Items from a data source
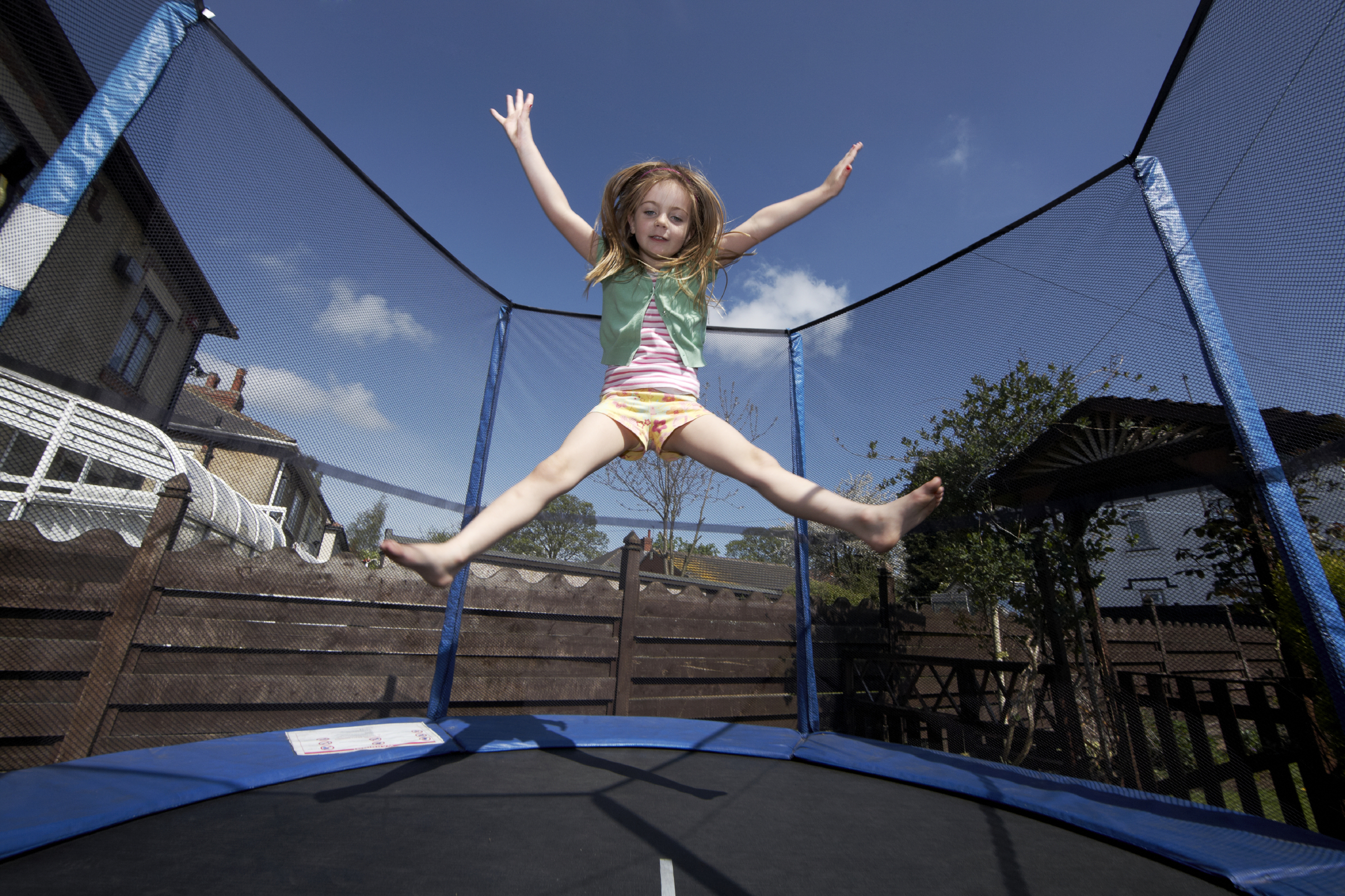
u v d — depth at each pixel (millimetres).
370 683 2574
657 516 2594
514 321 2703
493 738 1988
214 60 1387
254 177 1500
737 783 1711
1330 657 1208
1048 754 2270
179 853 1012
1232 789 1819
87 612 2107
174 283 1332
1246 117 1305
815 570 2773
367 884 931
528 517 928
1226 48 1329
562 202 1361
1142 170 1654
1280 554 1302
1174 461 1611
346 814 1260
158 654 2229
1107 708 2090
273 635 2436
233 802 1297
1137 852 1275
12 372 1058
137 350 1268
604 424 1069
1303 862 1167
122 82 1199
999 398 2021
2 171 1061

* To do
None of the pictures belong in the copy; transcribe the rest of the data exactly.

* Answer box
u v d — depth at each pixel (millimetres).
370 683 2574
657 516 2594
514 321 2703
493 738 1988
214 60 1387
254 177 1500
737 783 1711
1330 657 1208
1048 754 2270
179 853 1012
1232 789 1819
87 612 2107
174 283 1332
1246 117 1305
815 570 2773
367 884 931
528 517 928
1226 48 1329
562 202 1361
1142 170 1654
1280 554 1302
1174 461 1611
346 814 1260
158 654 2229
1107 708 2090
273 635 2436
233 802 1297
1137 852 1275
12 372 1058
137 350 1268
604 424 1069
1303 862 1167
122 82 1199
999 398 2021
2 171 1061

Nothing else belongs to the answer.